Her initiative might be laudable, but the question is will she be able to do justice to the cause she has taken up? Here's the young crusader in an exclusive chat with Sonakshi Babbar.
Sonakshi: Slutwalks have happened across the world, what triggered you to bring out a Delhi chapter of Slutwalk?Umang: "We all know how unsafe Delhi is, violence happens to women in public spaces and every time it happens we never question the perpetrator of the crime, instead we lecture the girl about what they're supposed to wear and where not to go. Gender stereotypes obligate us to be a certain way; they block our right to life. I have the right to go out, choose my clothes, profession or number of sexual partners and none of these could justify violence against me. We should be proud of our sexuality and who we are. It's about time that we stop telling each other to 'behave' ourselves. The purpose of the walk is to shift the focus from the victim to perpetrator.
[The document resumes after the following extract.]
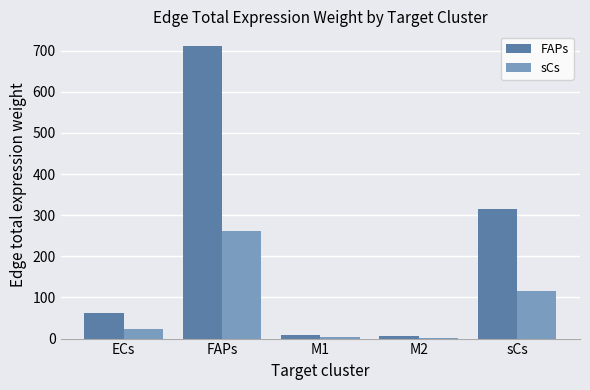

Count the number of data series in this chart.

2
Sonakshi: With limited online promotion, and the selection of word 'Slut'(with its upper class connotations) Slutwalk has been branded an 'elitist movement' How do you plan to reach out to woman of all classes?
Umang: To make it easier to understand, we have modified the name to SlutWalk Arthaat Besharmi Morcha. This way more people can relate to it and it still retains the spunk of 'SlutWalk'. I would also say that being privileged doesn't mean that our problems aren't real. We also face the same harassment and feel the same way."
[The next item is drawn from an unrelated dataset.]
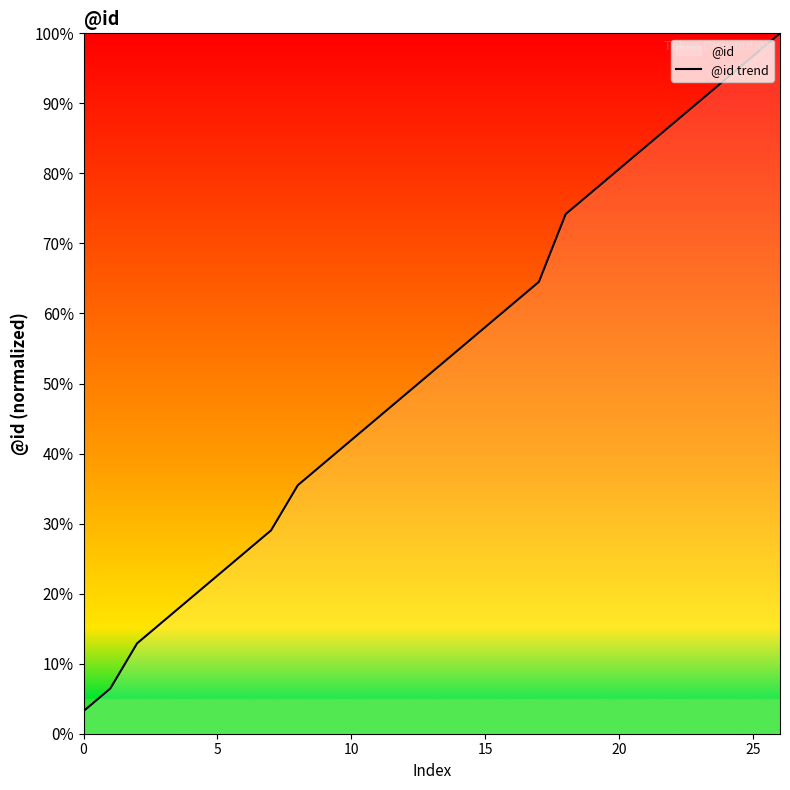

What is the minimum value shown in the chart?

3.2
Sonakshi: Other than changing the name what efforts are you making to make the movement more inclusive?
Umang: No movement is entirely inclusive, but the movement includes everyone, we're trying to launch our own website with a more lucid communication, street play forms and where English newspapers don't reach."
Sonakshi: While in similar marches elsewhere, women have participated wearing skimpy outfits, in India this might be perceived as an extreme form of protest.
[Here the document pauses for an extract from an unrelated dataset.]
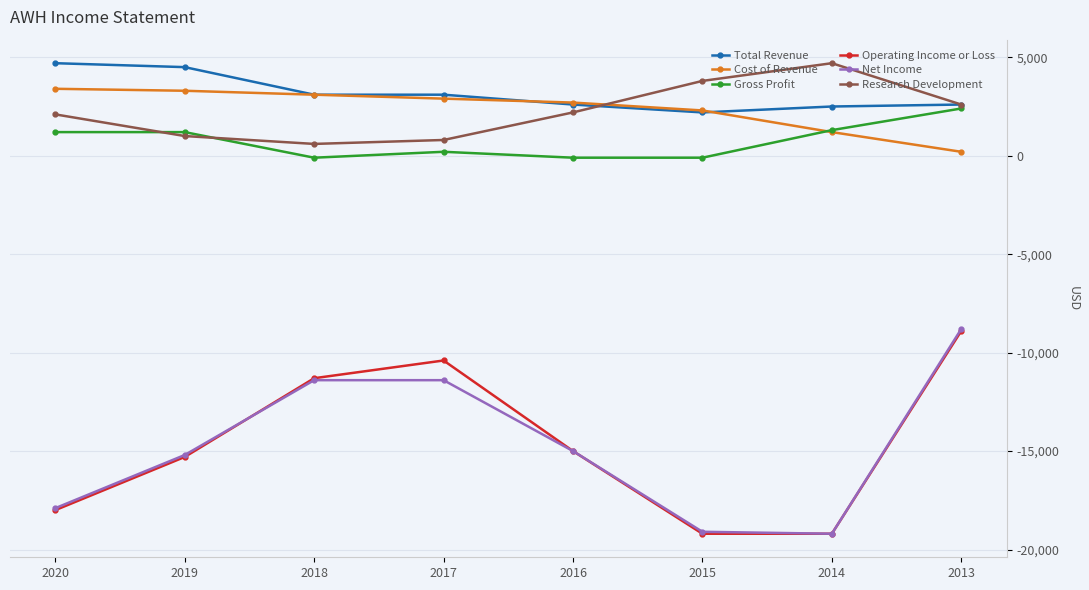

How many categories are shown in the chart?

8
Umang: "I'm not actually stripping here! It's bold but not extreme. It's not a timid way of protests, but then why should I be timid. It's the way I am - bold and aggressive. I'm raising my voice against such an important issue. But all people care about is what I wear. I'm as unsafe in a salwar kameez as in shorts.
Sonakshi: Since the protest is about 'women's right to wear what you want without fear of being raped, will you also dress up in short clothes to prove your point?
Umang: Oh no, I will be dressed 'appropriately'. Slutwalk is not about gals in fishnet stockings We're raising our voice against bigger issues.
Sonakshi: Most youngsters today shy away from hard-core politics, but with your experience with SlutWalk, do you see yourself in youth politics somewhere down the line?
Umang: "No no no (laughs). I'm doing my bit for the society, and will continue to do it my way. Politics is not my calling. I have no reason to be a politician, if I want to contribute to the community I will do it the way I want.